Consultant fees: Most plans use external consultants for at least one phase of the adequacy cycle. Common engagements include strategic county selection and HSD modeling (typically a fixed-fee project of $40,000 to $100,000), exception request preparation for hard-to-contract markets ($15,000 to $50,000 per filing cycle depending on the number of exception counties), and CMS submission support ($20,000 to $60,000).
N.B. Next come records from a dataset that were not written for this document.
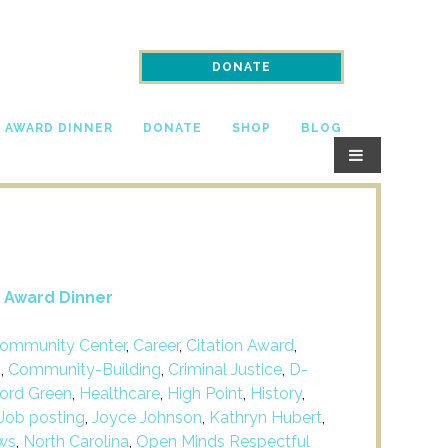
DONATE
N AWARD DINNER
DONATE
SHOP
BLOG
n Award Dinner
ommunity Center
,
Career
,
Citation Award
,
m
,
Community-Building
,
Criminal Justice
,
D-
ford Green
,
Healthcare
,
High Point
,
History
,
Job posting
,
Joyce Johnson
,
Kathryn Hubert
,
ws
,
North Carolina
,
Open Minds Respectful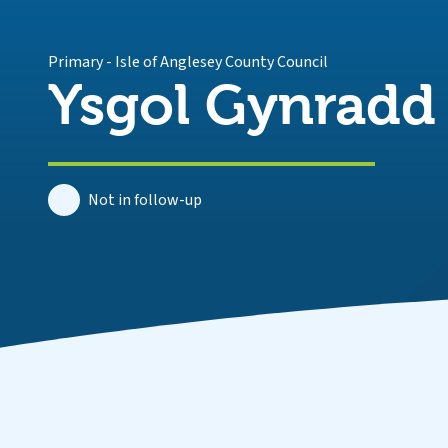
Primary
-
Isle of Anglesey County Council
Ysgol Gynradd
Not in follow-up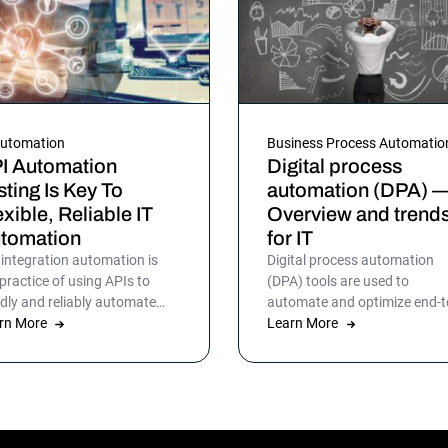
Automation
Business Process Automatio
I Automation
Digital process
sting Is Key To
automation (DPA) 
exible, Reliable IT
Overview and trend
tomation
for IT
 integration automation is
Digital process automation
 practice of using APIs to
(DPA) tools are used to
idly and reliably automate
automate and optimize end-t
cesses between disparate
rn More
end business workflows for I
Learn More
points and systems. Learn
operations, infrastructure, d
e.
warehousing and more. By
automating business and IT
processes, organizations ca
streamline daily operations t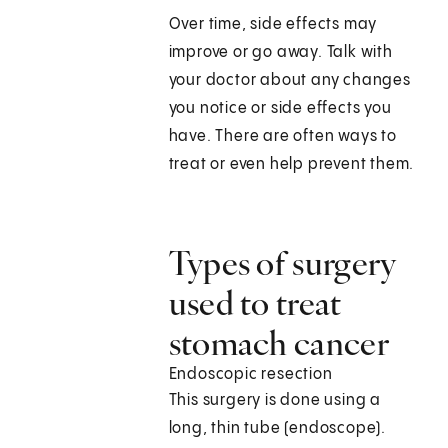
Over time, side effects may
improve or go away. Talk with
your doctor about any changes
you notice or side effects you
have. There are often ways to
treat or even help prevent them.
Types of surgery
used to treat
stomach cancer
Endoscopic resection
This surgery is done using a
long, thin tube (endoscope).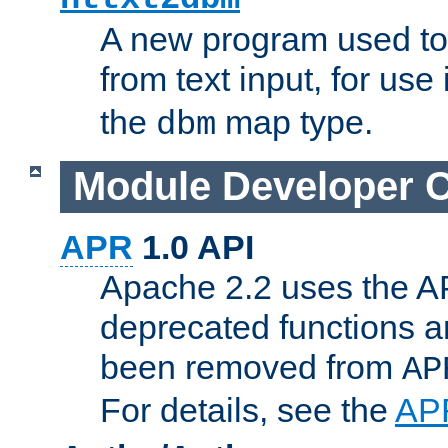
A new program used to
from text input, for use
the
map type.
dbm
Module Developer 
APR
1.0 API
Apache 2.2 uses the AP
deprecated functions 
been removed from
AP
For details, see the
AP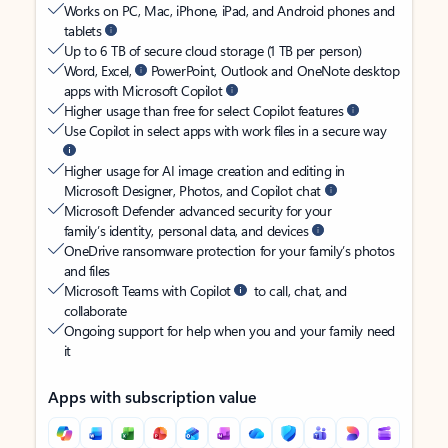
Works on PC, Mac, iPhone, iPad, and Android phones and
tablets
Up to 6 TB of secure cloud storage (1 TB per person)
Word, Excel,
PowerPoint, Outlook and OneNote desktop
apps with Microsoft Copilot
Higher usage than free for select Copilot features
Use Copilot in select apps with work files in a secure way
Higher usage for AI image creation and editing in
Microsoft Designer, Photos, and Copilot chat
Microsoft Defender advanced security for your
family’s identity, personal data, and devices
OneDrive ransomware protection for your family’s photos
and files
Microsoft Teams with Copilot
to call, chat, and
collaborate
Ongoing support for help when you and your family need
it
Apps with subscription value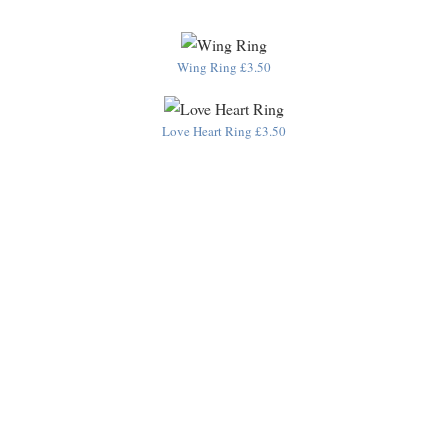
Wing Ring £3.50
Love Heart Ring £3.50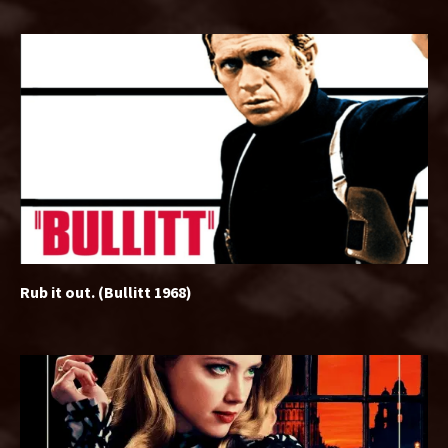
Rub it out. (Bullitt 1968)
Plans that manage adequacy entirely in-house without consultant support tend to underperform on exception documentation quality and HSD modeling precision — the areas where external expertise has the highest ROI relative to cost.
CMS filing costs: HPMS submission itself is not a line item, but the operational costs associated with it are. Pre-submission data validation — the NPPES cross-referencing, NPI verification, and specialty code audit that prevents HPMS from returning your submission with structural errors — requires 40 to 80 hours of analyst time per filing cycle. Secret shopper verification (calling providers to confirm they are accepting new MA patients before CMS does it for you) requires 20 to 40 hours. Build these into the budget as staff time at the applicable fully-loaded rate, not as zero-cost overhead.
Building the Multi-Year Model
A single-year adequacy budget is the wrong planning horizon. The work of maintaining and improving network adequacy is continuous — it does not reset to zero after each HPMS submission — and the financial consequences of adequacy decisions made in year one do not fully materialize until year three or four, through their effects on Star Ratings and Quality Bonus Payments.
A defensible multi-year budget model has three phases. Year one is the baseline build: full staffing, full technology investment, and the highest consultant spend as the plan establishes its county selection logic and exception documentation infrastructure. Budget at the upper end of the ranges above. Year two is maintenance and gap closure: staffing levels stabilize, technology costs are known, and consultant spend typically drops by 30 to 50 percent as internal capability matures. Year three and beyond is continuous adequacy: a steady-state budget for maintaining the network, updating HSD tables annually, and managing the credentialing cycle for provider attrition.
The question a CFO should ask is not "what did we spend last year?" It is "what does a compliant adequacy operation cost, and are we funding it?" Those are different questions, and the gap between their answers is usually where the deficiency notices come from.
When presenting this model to a board or finance committee, anchor it against the alternative cost: a deficiency notice requiring emergency remediation, adverse Star Rating impact from access gaps flowing through CAHPS, or — worst case — a corrective action plan that requires external oversight of the adequacy program. The cost of a properly funded adequacy operation is predictable and bounded. The cost of an underfunded one is unpredictable and can be substantially larger. CFOs who frame the adequacy budget in those terms tend to get the approvals they need.